As moments went, this quiet, warm one with just the birdsong and her reflective thoughts felt altogether lovely, which made it all the more shocking when ear-splittingly loud music suddenly blasted out across the still morning from the direction of the mansion.

She bolted to the Airstream door and threw it open.

If Robinson was here in bed, who the heck was in her house?

CHAPTER TWENTY

‘Hello? Dessy?’ Alice called out, banging on the back kitchen door and then turning the handle and letting herself in. Robinson must have left his own party early last night; she fully expected to find Dessy, Jase and Stewie still going strong in the lounge. Please don’t let them have trashed the place, she thought, and found herself alone in the kitchen, a congealed bowl of something dark brown and revolting half covered in silver foil left uneaten on the table.

If she’d thought the music sounded loud from the Airstream, it was nothing to the decibel level in the mansion. If it had been anything other than Robinson’s voice blaring around the house Alice would have found it unbearable, but as it was she found it plain unsettling. Hearing his voice – so accomplished and confident and vibrant – was a window into the world he really belonged in, the world he’d ultimately go home to. It irritated her that Dessy would be so insensitive as to play Robinson’s music so loudly when the whole point to him being here was to have space to breathe and re-evaluate.

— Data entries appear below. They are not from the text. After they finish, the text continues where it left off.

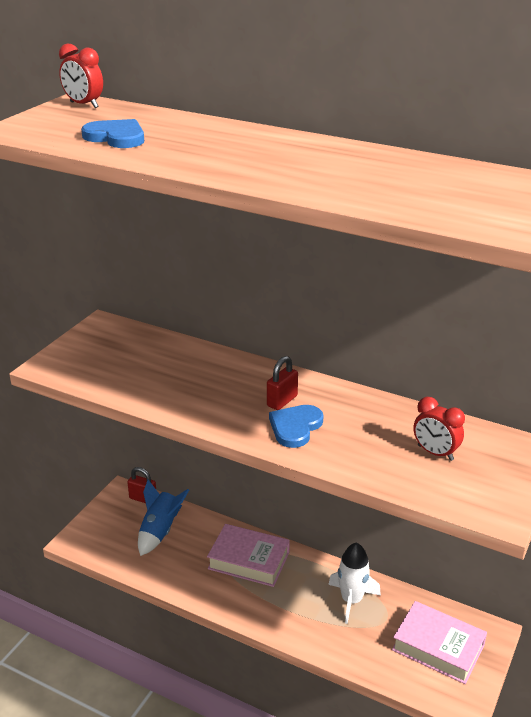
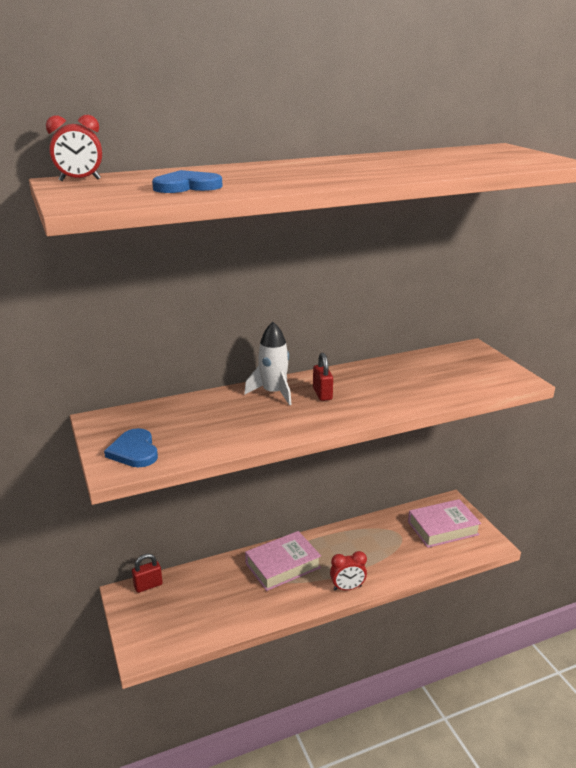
camera: 50 degrees left, 5 degrees down
(160, 531) = (196, 595): blue rocket -> none
(295, 427) = (358, 402): blue heart -> blue heart (134, 451)
(351, 600) = (370, 540): white rocket -> white rocket (273, 393)
(435, 453) = (444, 372): red clock -> red clock (347, 588)

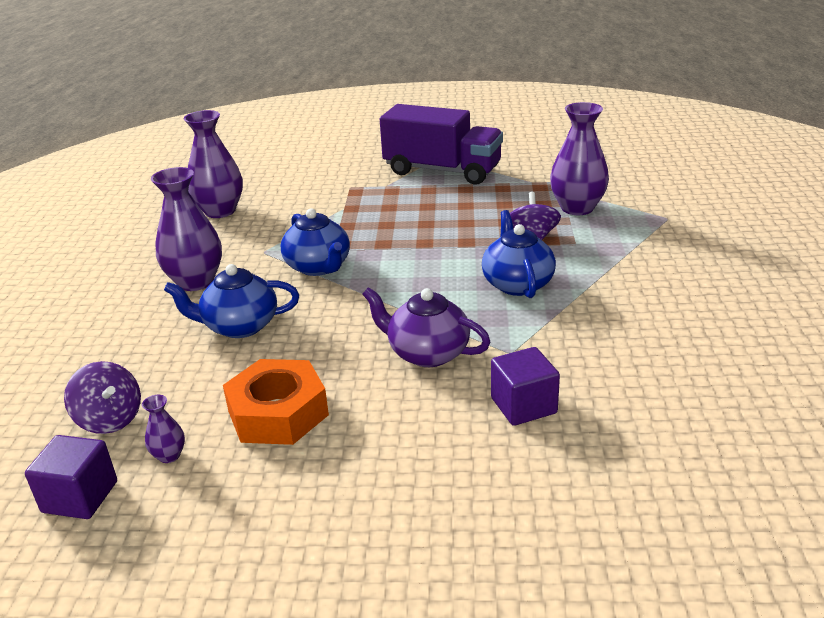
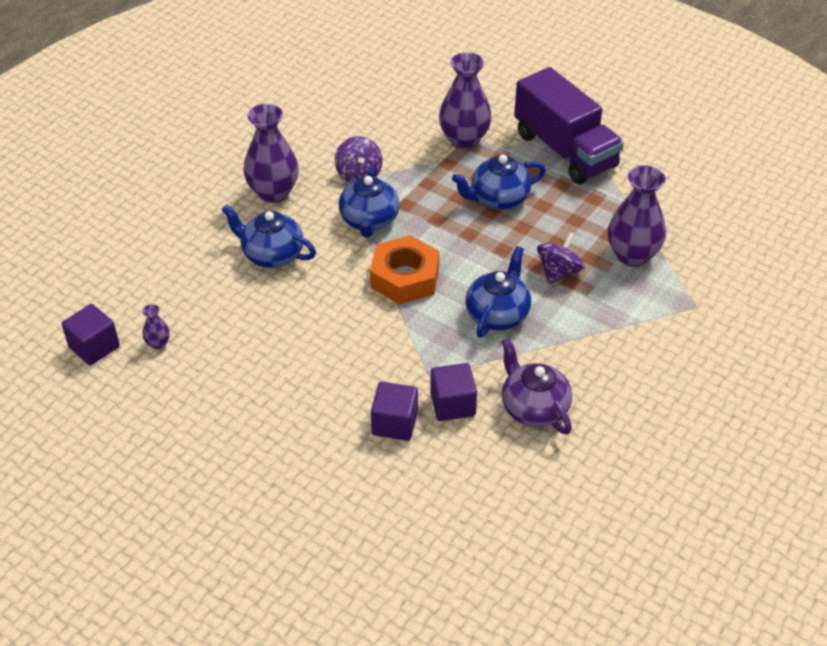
camera: 30 degrees right, 15 degrees up
(110, 419) = (143, 296): purple spinning top -> purple spinning top (359, 174)
(220, 211) = (345, 117): purple vase -> purple vase (464, 140)
(278, 413) = (241, 345): orange nut -> orange nut (405, 277)
(422, 214) = (498, 198): none -> blue teapot
(427, 353) = (373, 346): purple teapot -> purple teapot (533, 408)
(560, 364) = (452, 404): none -> purple cube

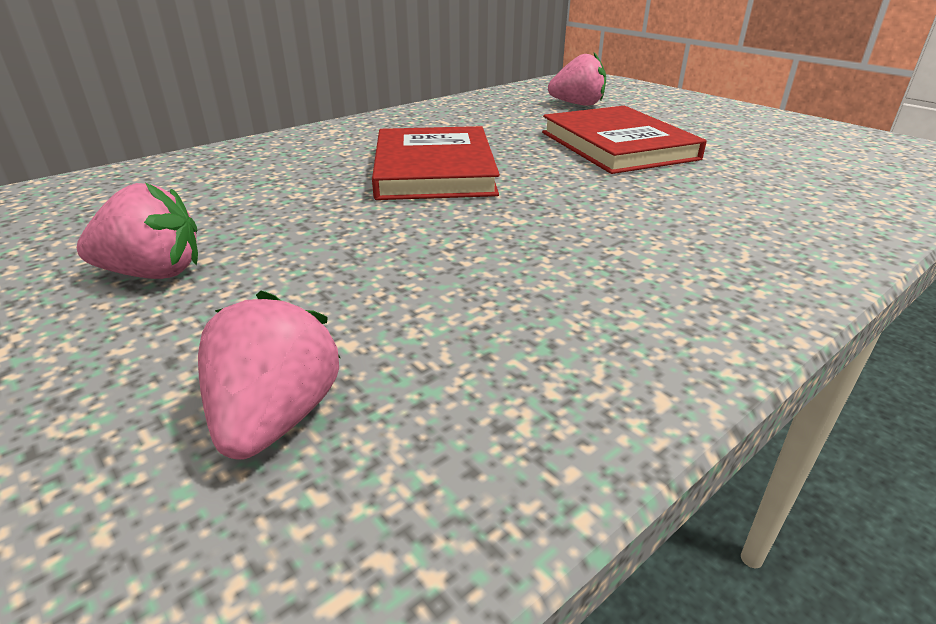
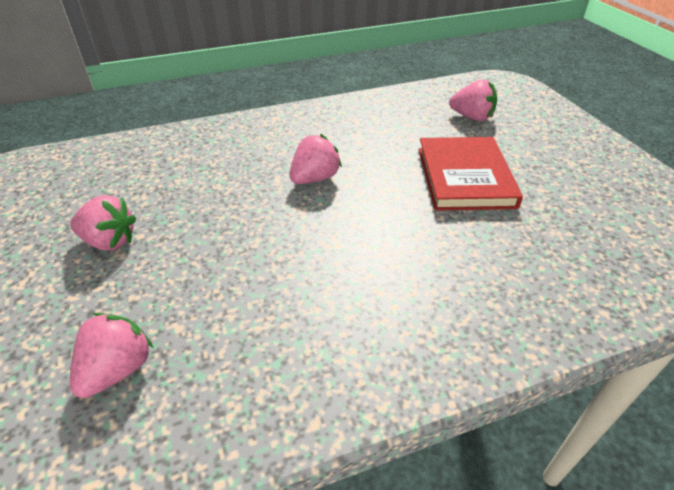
camera: 20 degrees right, 10 degrees up
(434, 170) = (315, 178): red book -> pink strawberry

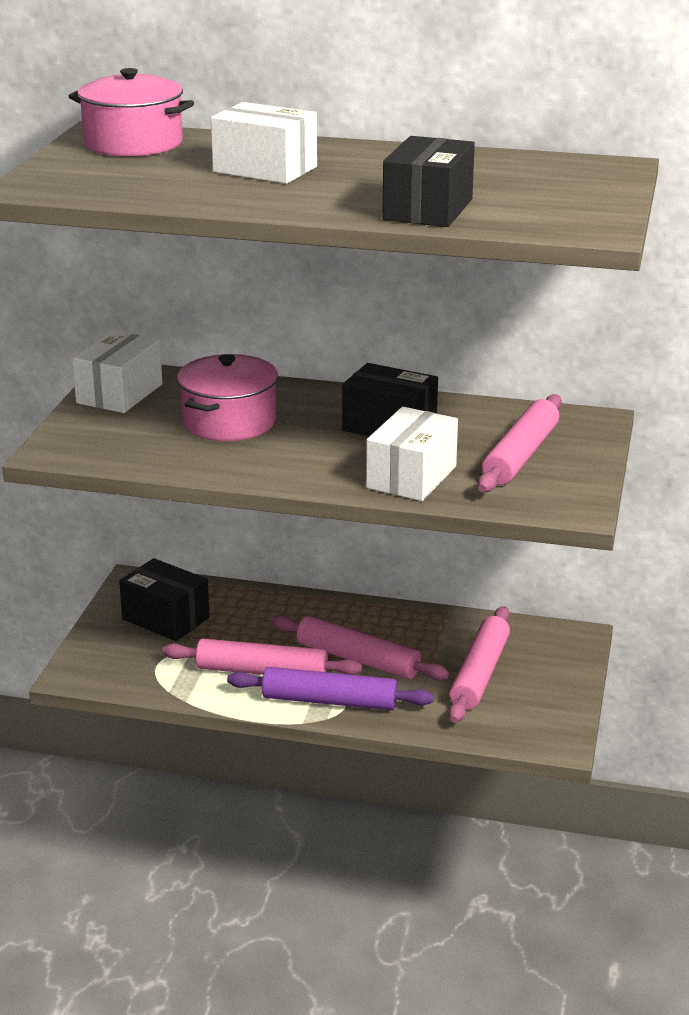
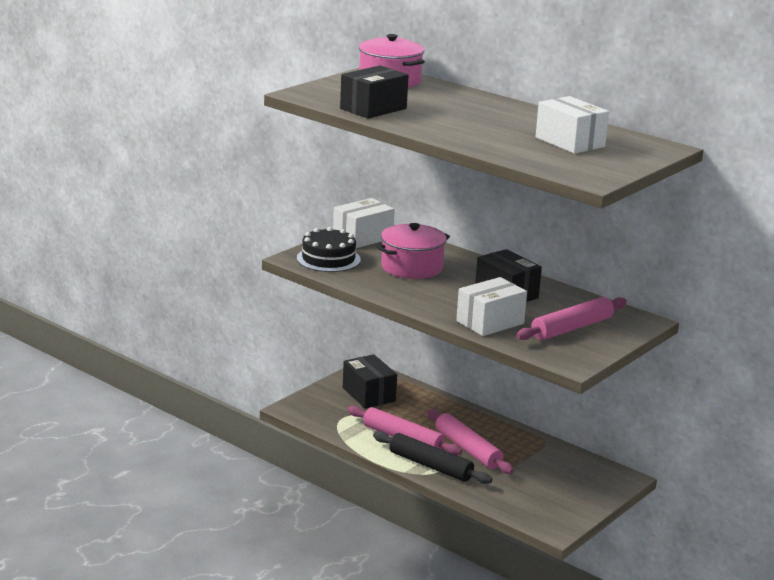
camera: 25 degrees right, 5 degrees down
(101, 439) = (328, 259): none -> black cake
(265, 169) = (445, 109): white box -> white box (570, 142)
(329, 701) = (430, 466): purple rolling pin -> black rolling pin
(428, 209) = (509, 148): black box -> black box (373, 108)
(480, 674) = (539, 479): pink rolling pin -> none

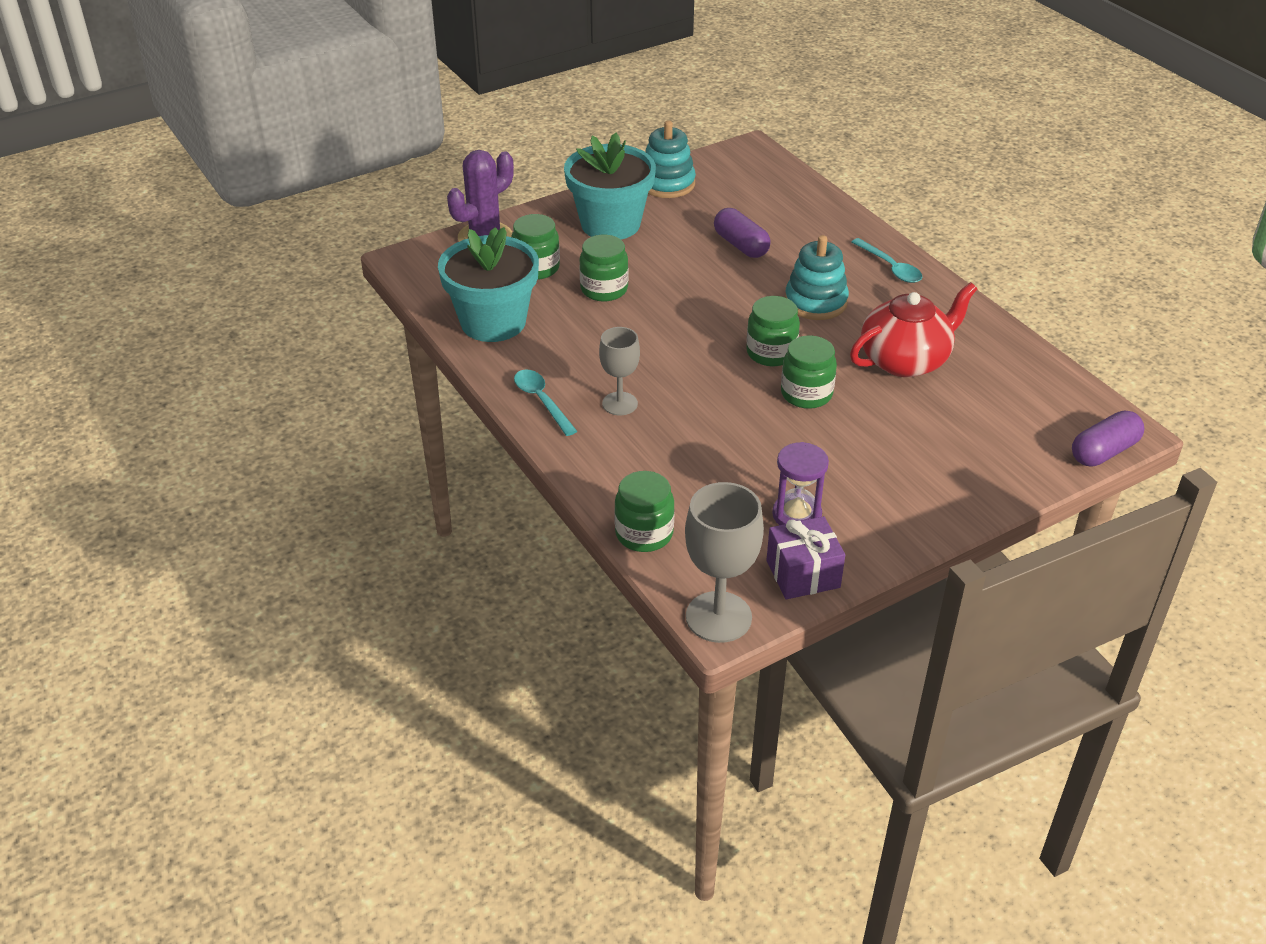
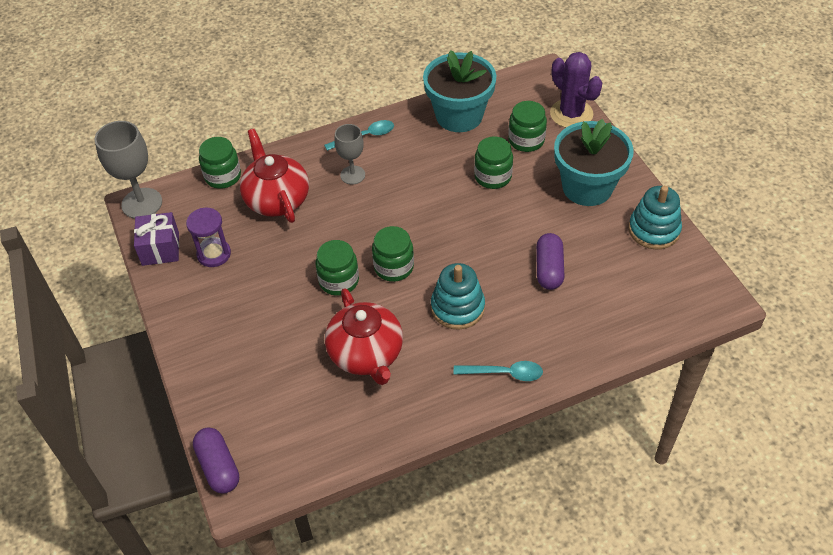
camera: 100 degrees right, 10 degrees up
(679, 469) = (277, 199): none -> red teapot
(741, 245) = (549, 269): purple capsule -> purple capsule turned 60 degrees counterclockwise
(890, 267) = (504, 373): turquoise spoon -> turquoise spoon turned 150 degrees counterclockwise

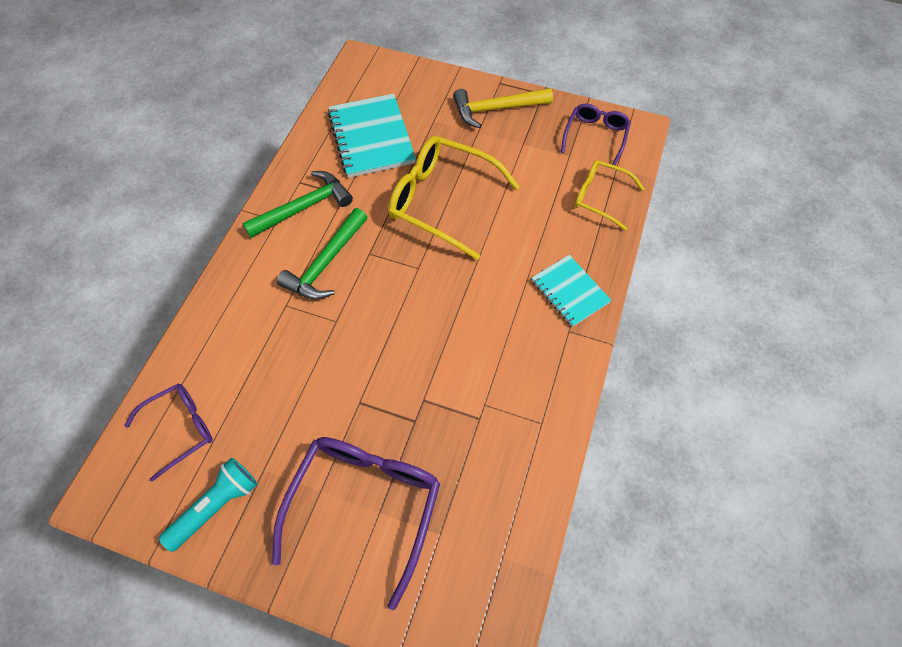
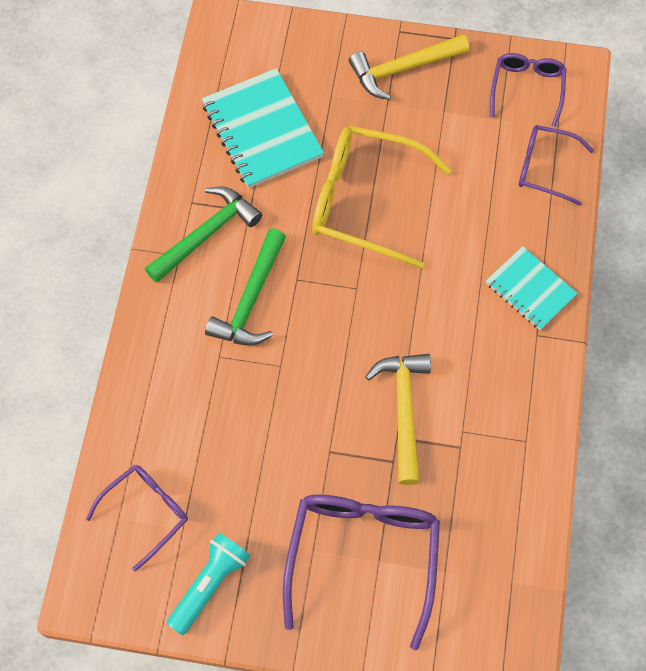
camera: 10 degrees left, 5 degrees up
(434, 377) = (403, 411): none -> yellow hammer
(600, 197) = (545, 168): yellow glasses -> purple glasses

Alice screwed up her nose as she lifted the foil on the suspicious-looking bowl of brownness, then looked up as movement in the hallway caught her attention.

It wasn’t Dessy, or Jase, or Stewie. To give him his dues, the small man in the doorway looked as scandalised to find a blonde woman in her dressing gown in the kitchen as Alice looked to find a compact little man with skin tanned the colour of tree bark, naked aside from a pair of glowing white budgie smugglers that left little to the imagination, in front of her.

‘Who are you?’ he bristled, shouting over the music.